En commission, vous avez souhaité prévoir une évaluation par une agence indépendante, évaluation qui vous sera présentée. Cet ajout recueille pleinement notre accord. À titre personnel, je considère même qu’il faut développer les stratégies d’évaluation indépendantes des textes que nous prenons et, si nécessaire, revenir devant le Parlement pour corriger ce qui, à l’usage, mérite de l’être.

Cette réforme ne se limite pas à une simple modification législative. Il s’agit d’un ensemble de mesures concertées avec la communauté universitaire, qui en font un tout cohérent. La loi évoque le décret qui fixera plus précisément le rôle du recteur de région académique. Au-delà de ce cadre réglementaire, nous proposerons une plateforme décrivant la carte nationale des formations conduisant au diplôme national de master, afin de faciliter les candidatures des étudiants.

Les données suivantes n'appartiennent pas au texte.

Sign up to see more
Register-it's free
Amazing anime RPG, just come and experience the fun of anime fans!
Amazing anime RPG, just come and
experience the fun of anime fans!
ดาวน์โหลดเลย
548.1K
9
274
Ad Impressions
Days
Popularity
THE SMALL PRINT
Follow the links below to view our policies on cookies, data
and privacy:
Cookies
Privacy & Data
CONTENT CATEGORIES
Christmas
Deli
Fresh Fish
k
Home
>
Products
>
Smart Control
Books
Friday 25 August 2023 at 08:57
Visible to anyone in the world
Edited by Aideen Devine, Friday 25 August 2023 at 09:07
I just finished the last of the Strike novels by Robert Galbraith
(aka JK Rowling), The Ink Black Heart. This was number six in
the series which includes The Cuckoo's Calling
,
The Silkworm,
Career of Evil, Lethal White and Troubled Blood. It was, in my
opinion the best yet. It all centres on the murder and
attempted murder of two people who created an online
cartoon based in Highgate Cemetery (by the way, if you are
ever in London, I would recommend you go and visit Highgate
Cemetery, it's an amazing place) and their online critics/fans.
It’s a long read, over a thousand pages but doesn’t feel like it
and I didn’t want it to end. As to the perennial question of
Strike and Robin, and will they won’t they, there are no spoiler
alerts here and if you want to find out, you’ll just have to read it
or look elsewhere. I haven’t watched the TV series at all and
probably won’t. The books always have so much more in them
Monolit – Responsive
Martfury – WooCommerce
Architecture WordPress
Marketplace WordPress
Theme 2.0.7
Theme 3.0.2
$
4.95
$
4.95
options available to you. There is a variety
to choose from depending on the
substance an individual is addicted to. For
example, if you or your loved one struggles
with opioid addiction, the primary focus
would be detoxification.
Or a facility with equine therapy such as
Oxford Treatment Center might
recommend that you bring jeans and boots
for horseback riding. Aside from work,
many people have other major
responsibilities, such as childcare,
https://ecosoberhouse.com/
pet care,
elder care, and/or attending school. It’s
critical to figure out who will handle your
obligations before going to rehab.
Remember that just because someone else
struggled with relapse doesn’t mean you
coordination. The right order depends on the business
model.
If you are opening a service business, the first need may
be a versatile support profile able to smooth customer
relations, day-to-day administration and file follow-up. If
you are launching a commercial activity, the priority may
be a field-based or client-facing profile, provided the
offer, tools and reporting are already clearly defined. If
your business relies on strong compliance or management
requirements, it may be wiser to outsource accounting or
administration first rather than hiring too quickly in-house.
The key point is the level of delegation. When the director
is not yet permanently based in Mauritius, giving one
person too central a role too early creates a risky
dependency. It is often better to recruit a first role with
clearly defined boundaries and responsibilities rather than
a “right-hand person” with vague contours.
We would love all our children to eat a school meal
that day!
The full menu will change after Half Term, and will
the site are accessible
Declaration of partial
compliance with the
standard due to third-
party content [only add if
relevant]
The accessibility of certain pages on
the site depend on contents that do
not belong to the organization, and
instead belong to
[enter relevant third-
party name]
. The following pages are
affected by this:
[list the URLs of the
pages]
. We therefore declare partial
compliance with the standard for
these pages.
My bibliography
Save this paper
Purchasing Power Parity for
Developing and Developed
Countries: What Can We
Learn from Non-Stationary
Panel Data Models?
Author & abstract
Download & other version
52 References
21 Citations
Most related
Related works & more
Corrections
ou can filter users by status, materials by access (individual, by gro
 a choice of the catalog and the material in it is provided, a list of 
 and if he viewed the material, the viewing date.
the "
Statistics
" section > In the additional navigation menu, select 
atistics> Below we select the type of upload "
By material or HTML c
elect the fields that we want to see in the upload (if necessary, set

Lorsque la poursuite d’études s’accompagnera pour l’étudiant d’une mobilité géographique, un dispositif d’aide à la mobilité très précis et sérieux sera mis en place par l’État. Il viendra compenser ce qui peut parfois être vécu comme une sélection sociale.

Enfin, nous lancerons prochainement une réflexion avec la CPU et les organisations représentatives sur l’effet de cette réforme sur le cursus de licence, notamment sur le renforcement du suivi personnalisé prévu par l’arrêté licence du 1er août 2011 et sur les perspectives d’insertion professionnelle. Ce sera également l’occasion d’avancer vers une meilleure articulation avec la licence professionnelle.

Vous l’aurez compris, ce texte étant le résultat d’un travail de coconstruction avec les acteurs de la communauté universitaire, je me fais en quelque sorte le garant de cet accord, comme vous l’avez d’ailleurs fait vous-même, dans cet hémicycle. Si l’amélioration du texte est possible, un amendement dont l’adoption aurait pour effet de dénaturer la portée du compromis ne pourrait évidemment pas recueillir notre accord.

Je me réjouis que, pour l’examen de cette proposition de loi amendée, le Sénat ait fait la démonstration de son agilité. Le texte a été déposé en septembre, et il est examiné en séance publique à la fin du mois d’octobre. Je salue cet exercice d’intelligence parlementaire.

Un tel processus n’est pas le fruit du hasard. C’est la preuve que les parlementaires sont capables de faire avancer la loi, parce qu’ils partagent des convictions essentielles pour l’avenir de notre pays. C’est ce qui nous réunit aujourd'hui, au-delà de nos divergences politiques. Cela rend cette réforme forte, puissante. Dans le même temps, c’est prometteur pour d’autres réformes indispensables à notre système d’enseignement supérieur.